The building is a bit—intimidating? At 30,000 square feet, it’s shaped like a glossy polished cube beaming out of one of the most expensive corners in the world. The colors and fabrications over four floors are tweed, suede, wood, resin, all in varied shades of Chanel black, white and gold, some rooms with a touch of pastel. There’s even a low glass table on the second floor hand-painted in Chanel nail varnish.

When you enter the store, an opalescent gleam bounces off the white walls as if they were painted in ground pearls, as the ancient Egyptians used in face makeup. (If this were a film set, it would be lit by Roger Deakins.) While there’s sunlight from windows on every level out to a large sculpture garden, it’s hard to tell exactly where all the gleam is emanating from: the glass cases of delicate jewelry, some exclusive to Beverly Hills; the rock crystal chandeliers by Goossens Paris, or the winding four story pearl sculpture by artist Jean-Michel Othoniel piercing the atrium like a suspended, flapper-long necklace. Chairs are rounded, covered in tweed as if Coco’s famous jackets were draped on top of them. Marino’s dark burgundy walls are modelled on those famed coromandel screens from the original Chez Chanel.
The first floor is divided into unique but complementary areas: handbags and accessories to right of the atrium (Chanel’s Double Flap CC chain link bags, in summer whites and peachy pale pink, are arranged like sculptures in an art gallery); a dedicated watch and fine jewelry gleams from the left. Behind the watches and fine jewelry there’s a well-stocked dedicated fragrance and beauty section. How much chicer to buy lipstick in the Chanel boutique than at The Grove?

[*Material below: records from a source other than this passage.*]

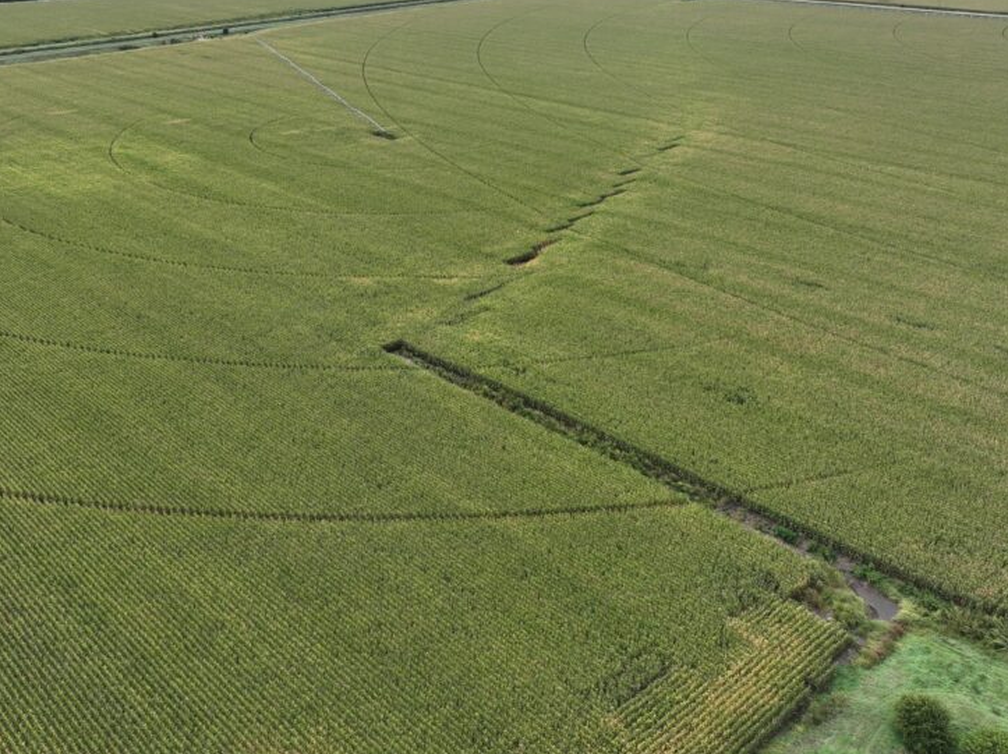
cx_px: 390
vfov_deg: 41.7
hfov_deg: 53.5
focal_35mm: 34
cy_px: 330
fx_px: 989
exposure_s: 1/1600
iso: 230
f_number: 2.8
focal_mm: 12.29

Reached by a dramatic winding staircase, the second level houses shoes and ready to wear laid out like every item is made from precious metal (they might be). The spring/summer Chanel collection housed there now is heavy on white and pale peach, designed by creative director Virginie Viard (Lagerfeld’s handpicked successor) and inspired by surrealist director Alain Resnais’s 1961 masterpiece, Last Year at Marienbad, for which Chanel designed most of the costumes.
You won’t be able to enter the third or fourth floors without an appointment; Three is for VICs (very important customers); Four is for celebrity fittings, with a large outdoor patio adjacent with amazing views; this will house private parties and dinners. I couldn’t get a peak of Four as there was a celebrity fitting in progress. Margot Robbie, perhaps? She will definitely be at the L.A. Chanel cruise collection showing Tuesday night May 9, as will Chanel faces Marion Cotillard and Margaret Qualley.
In the meantime, venerable Rodeo Drive, whose bona fides as a world-class, first-class address have been in need of a bit of a boost, just got a massive one with Chanel’s over-the-top revamp. There are about to be a lot more tourists pounding Rodeo’s pavement—in two-tone Chanel heels.